| REQUIREMENT A |
In the film passage, where does Mitchum claim the movie was shot?
| REQUIREMENT B |
Using the film passage, explain why Mitchum advised Peppard not to walk out over his disagreements with Minnelli.
| REQUIREMENT C |
Rewrite the part of the film passage that begins at "However, it’s hard" and stops after "and formal education.", swapping "den" for "study".

| PASSAGE TO READ |
Mitchum, who had worked with Minnelli on the crime drama Undercurrent in 1946, liked to claim he took the role because it was shot in Oxford, Mississippi, where the fishing was so good. But, it is likely he realized how well the role fit his star image as an ultra-masculine figure who thrived on breaking the rules. Mitchum’s Wade Hunnicutt was the center of the film, and Minnelli designed the rest of the narrative around him. George Hamilton, who played Theron, recalled in his autobiography: “He loved the force of Mitchum. It was a power for which other things could vibrate. You can’t create that. . . Mitchum was Mitchum. And Minnelli loved that about him.”
Hamilton and George Peppard, who played Rafe, were in awe of Mitchum, but at the same time, they tiptoed around the legendary malcontent, because he could be prickly. According to Hamilton, when he wasn’t on set, he was drinking, smoking pot, or sleeping with some townie. Peppard, who had just completed training at the Actors Studio with Lee Strasberg, actually asked Mitchum if he had ever studied the Stanislavsky Method! Mitchum replied, “No, but I’ve studied the Smirnoff method.”
Peppard’s Method training resulted with several clashes with Minnelli over the interpretation of his character. Minnelli wanted Peppard to play the character as written, but the actor wanted to talk mood and motivation. He went to Mitchum, telling the star he planned to walk out if Minnelli didn’t see things his way. He expected Mitchum—the ultimate Hollywood rebel—to be on his side. But, the veteran star gave Peppard a dose of reality, predicting if he did walk, it would likely be his last film. He added that he should do it Minnelli’s way, even if he thinks it’s wrong.
All three actors were less than sympathetic regarding Minnelli’s fussiness over mise-en-scene. Mitchum would crack jokes about it, while Hamilton simply didn’t understand the director’s insistence on controlling set design, lighting, and other visual details. He recalled that Minnelli once pointed to a patch of leafy underbrush and asked a production assistant to find more of it to dress the set. The p.a. informed him that it was poison ivy, but Minnelli made him get more anyway.
However, it’s hard to believe that Hamilton would not make the connection between setting and character. Wade’s den is filled with the heads, skins, and trophies of ferocious animals, equating the patriarch with the brutality of beasts. In one scene, Theron is framed by these animals while visiting his father’s den, suggesting he is his father’s prey. In contrast, Theron’s room features butterflies on the wall and a microscope on his desk—suggesting his gentle refinement and formal education.
Minnelli’s place in cinema history books rests with his musicals, which have overshadowed his melodramas: Some Came Running, Tea and Sympathy, Home from the Hill, Two Weeks in Another Town, and The Sandpiper. Much has been made of Sirk’s films as the epitome of the larger-than-life, Technicolor, Cinemascope melodramas of the 1950s, but I have always preferred Minnelli’s. In his autobiography, he talked about his affinity for the genre: “There’s no denying there’s a lot of melodrama in my life, it’s heightened drama, taking things to histrionic extreme. Audiences can relate to it because, at one time or another in their lives, they experienced extreme crises and emotions.”

| DATASET EXTRACT |

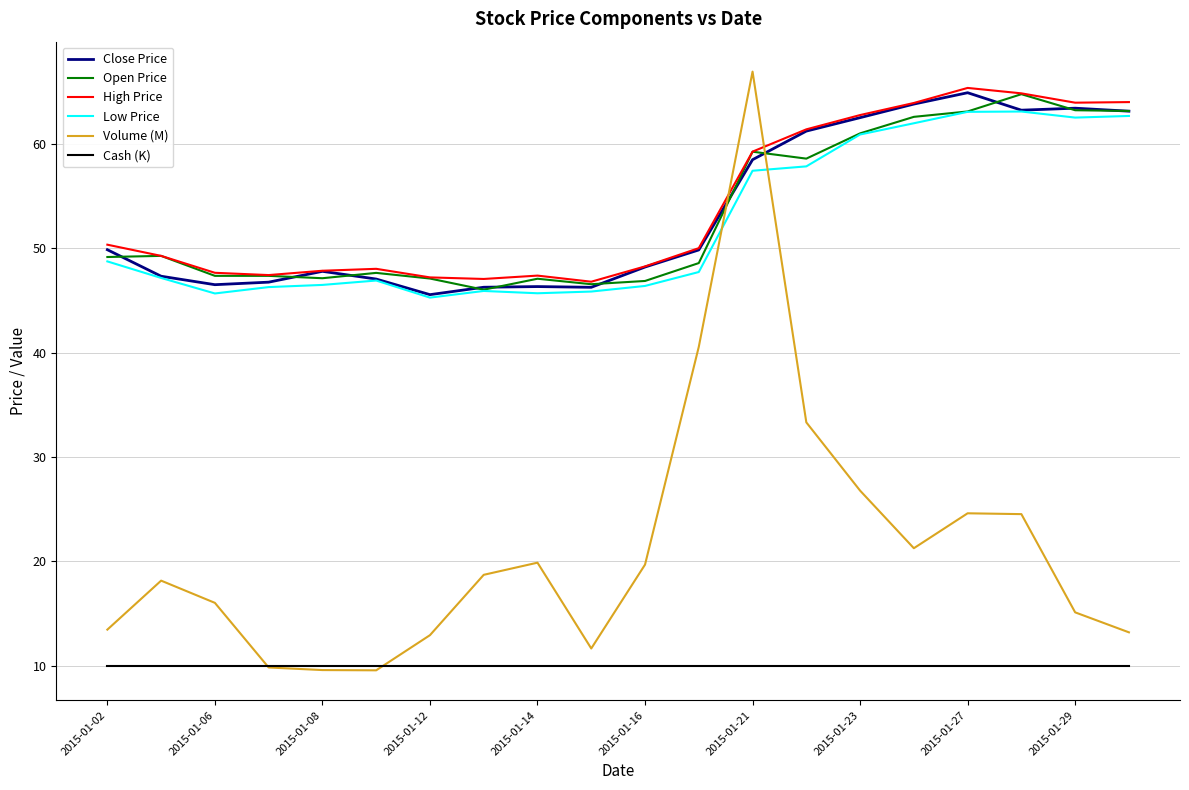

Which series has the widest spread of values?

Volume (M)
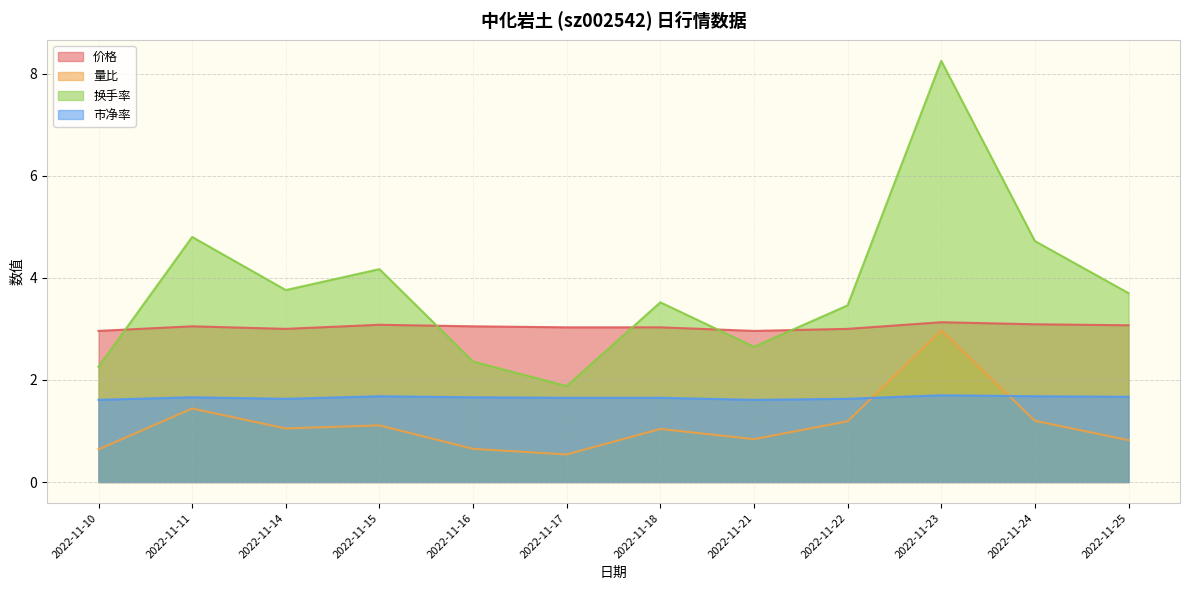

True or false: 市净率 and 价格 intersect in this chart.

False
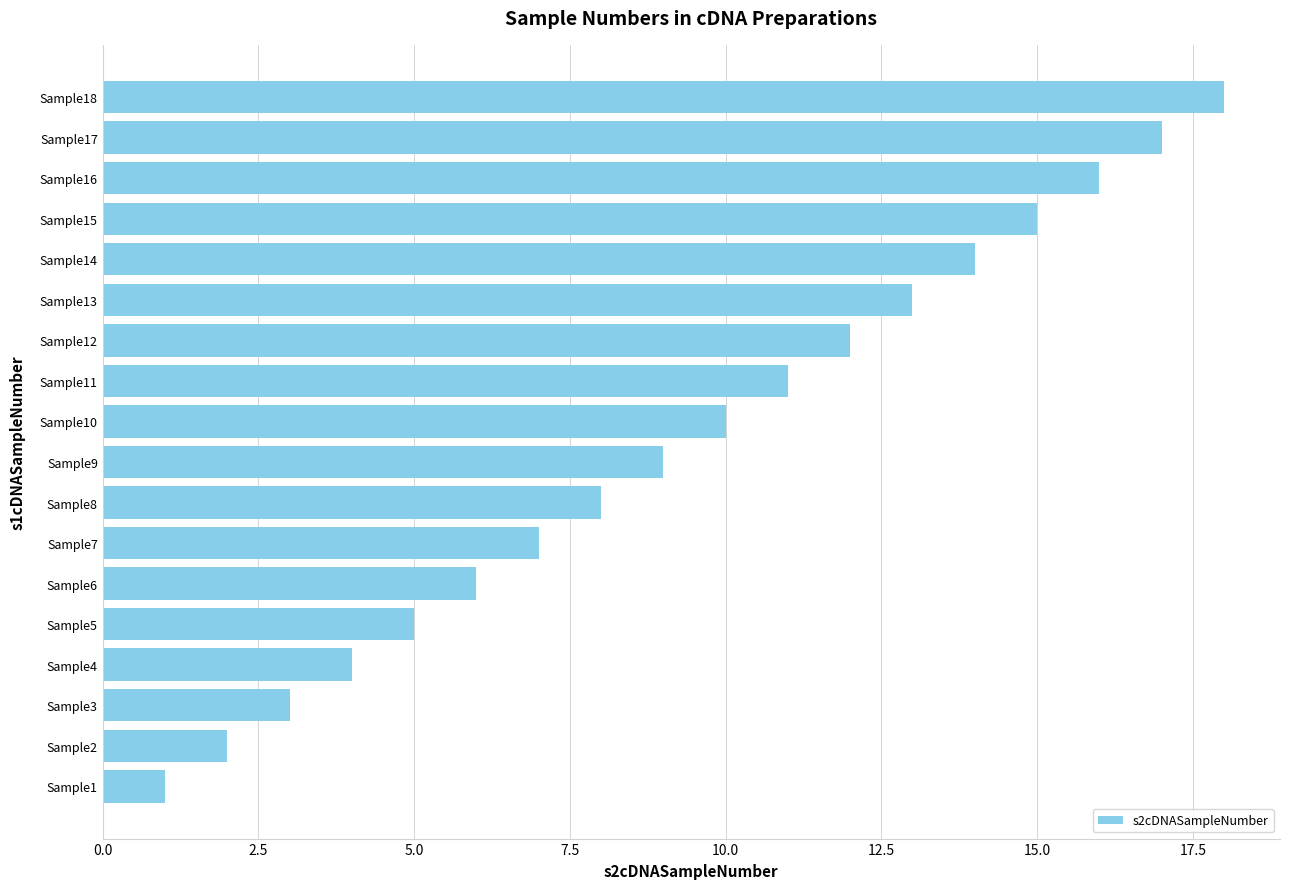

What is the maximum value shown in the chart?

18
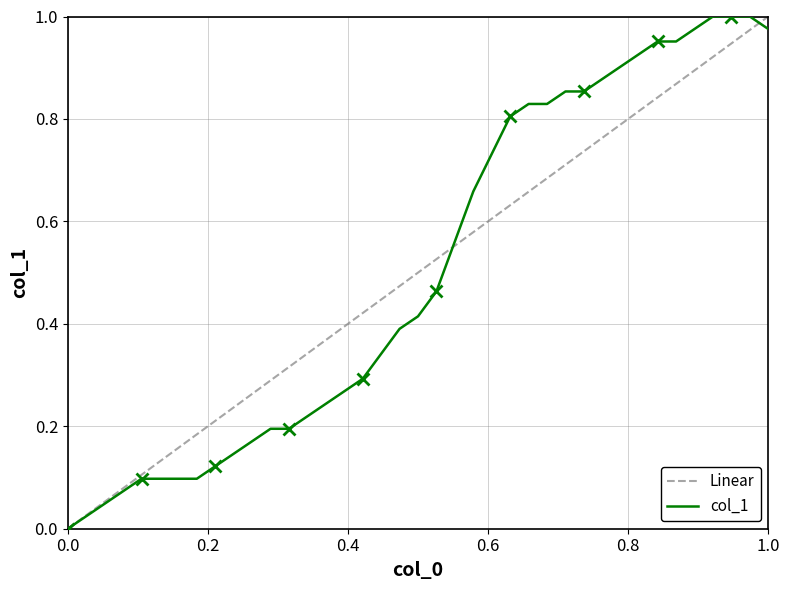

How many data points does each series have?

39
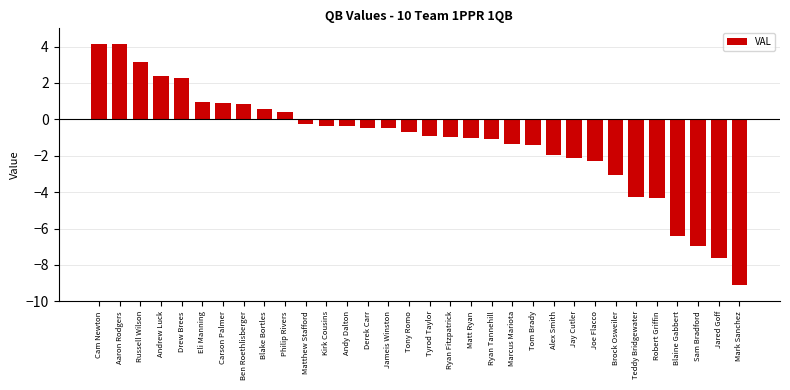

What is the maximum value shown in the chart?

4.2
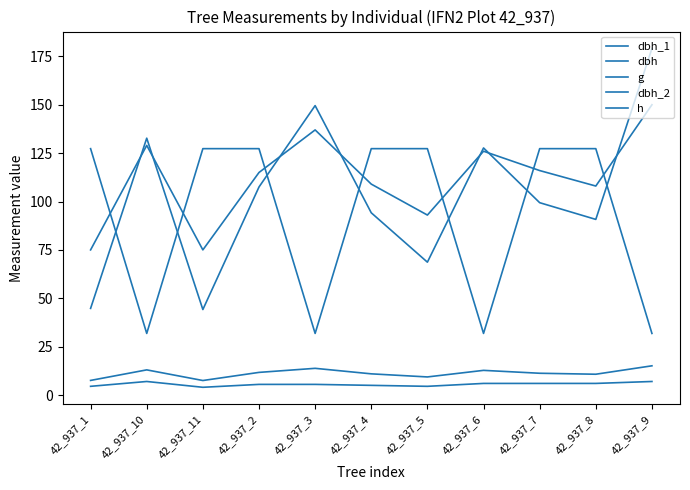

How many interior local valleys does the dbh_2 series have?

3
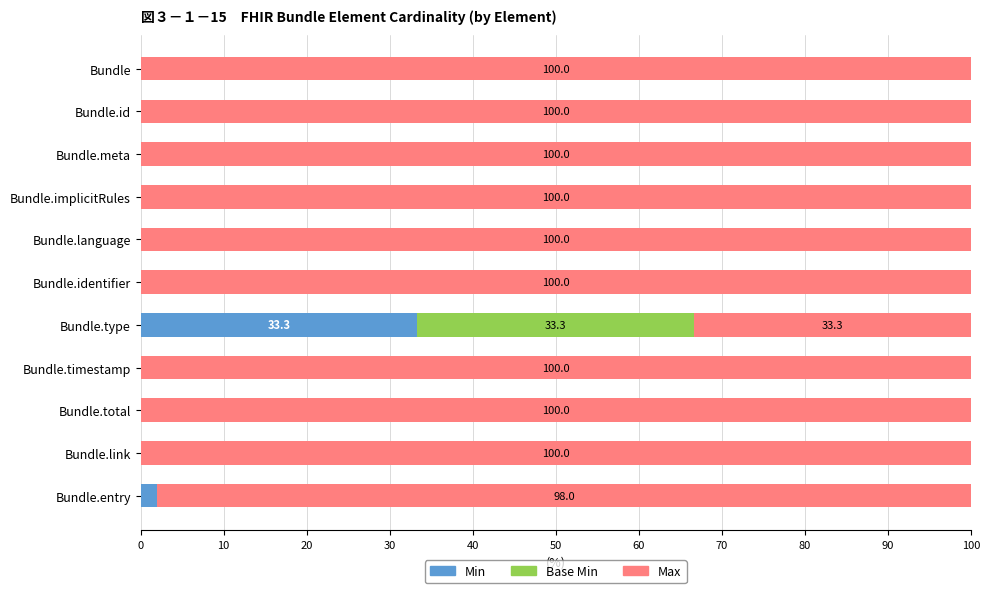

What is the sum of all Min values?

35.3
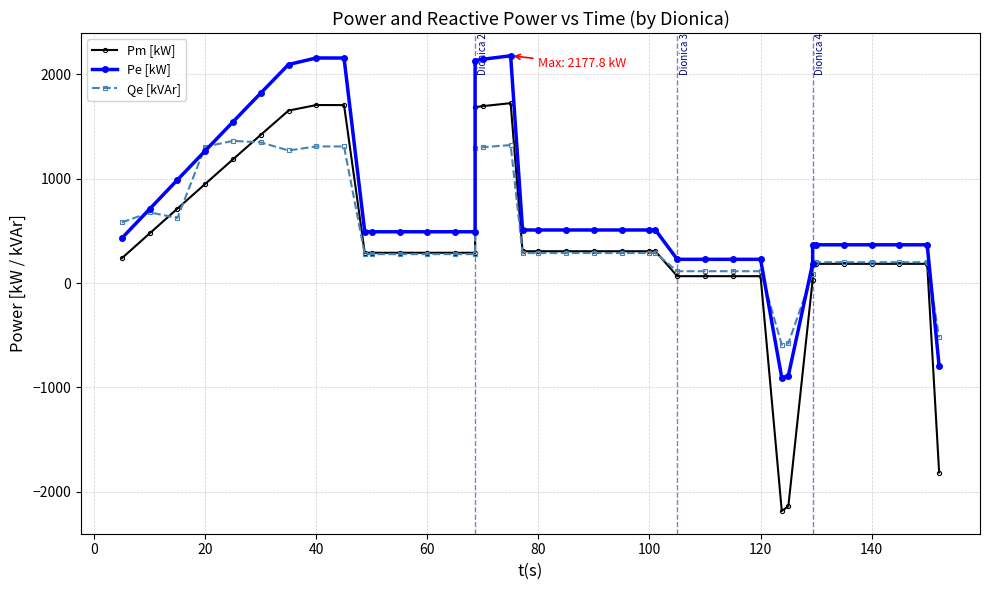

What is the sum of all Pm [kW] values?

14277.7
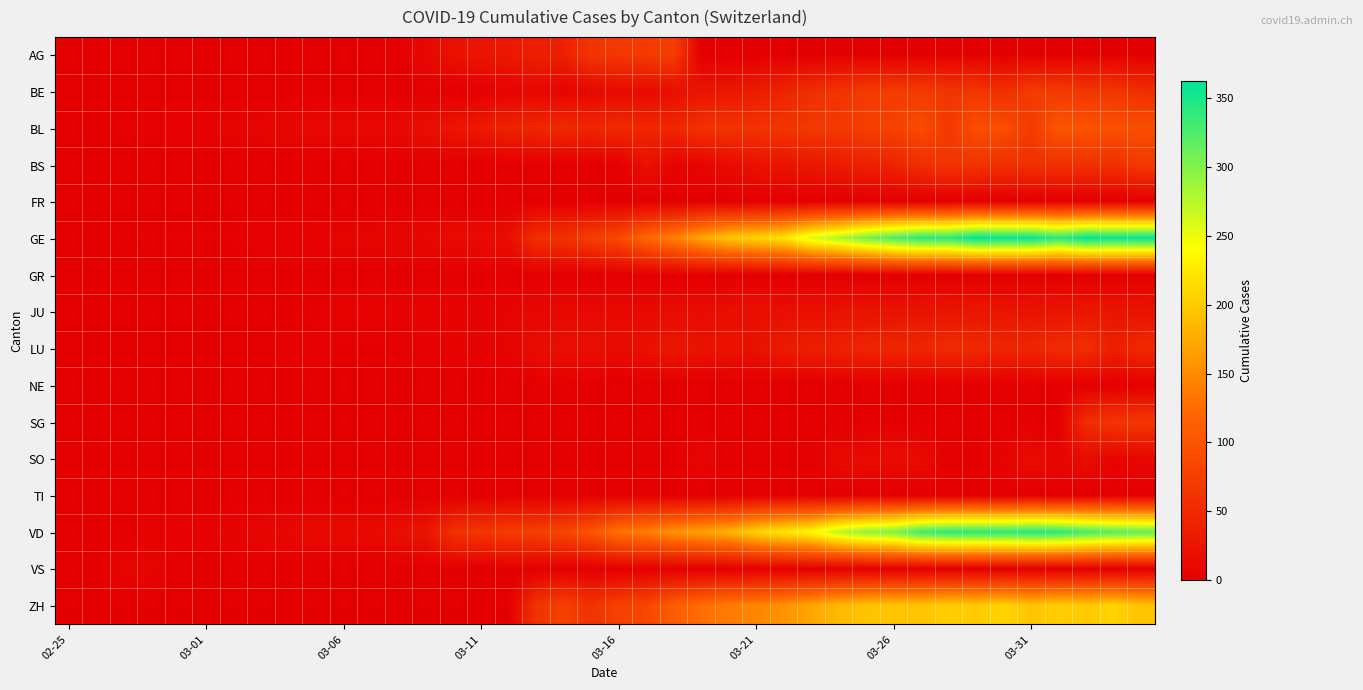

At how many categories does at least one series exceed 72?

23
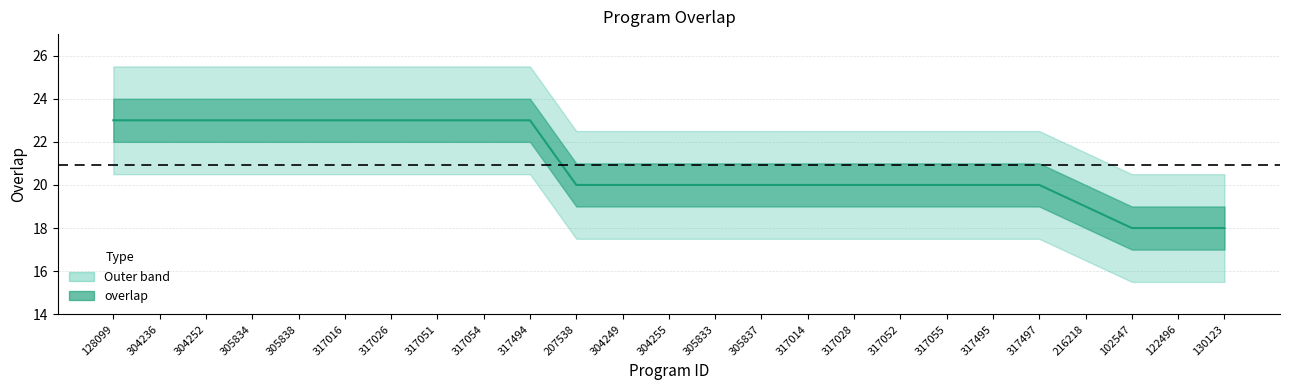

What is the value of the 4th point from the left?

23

| YOUR RESPONSE A |
Oxford, Mississippi.

| YOUR RESPONSE B |
Mitchum predicted that if Peppard walked out, it would likely be his last film. He told Peppard to do it Minnelli's way, even if he thought it was wrong.

| YOUR RESPONSE C |
However, it’s hard to believe that Hamilton would not make the connection between setting and character. Wade’s study is filled with the heads, skins, and trophies of ferocious animals, equating the patriarch with the brutality of beasts. In one scene, Theron is framed by these animals while visiting his father’s study, suggesting he is his father’s prey. In contrast, Theron’s room features butterflies on the wall and a microscope on his desk—suggesting his gentle refinement and formal education.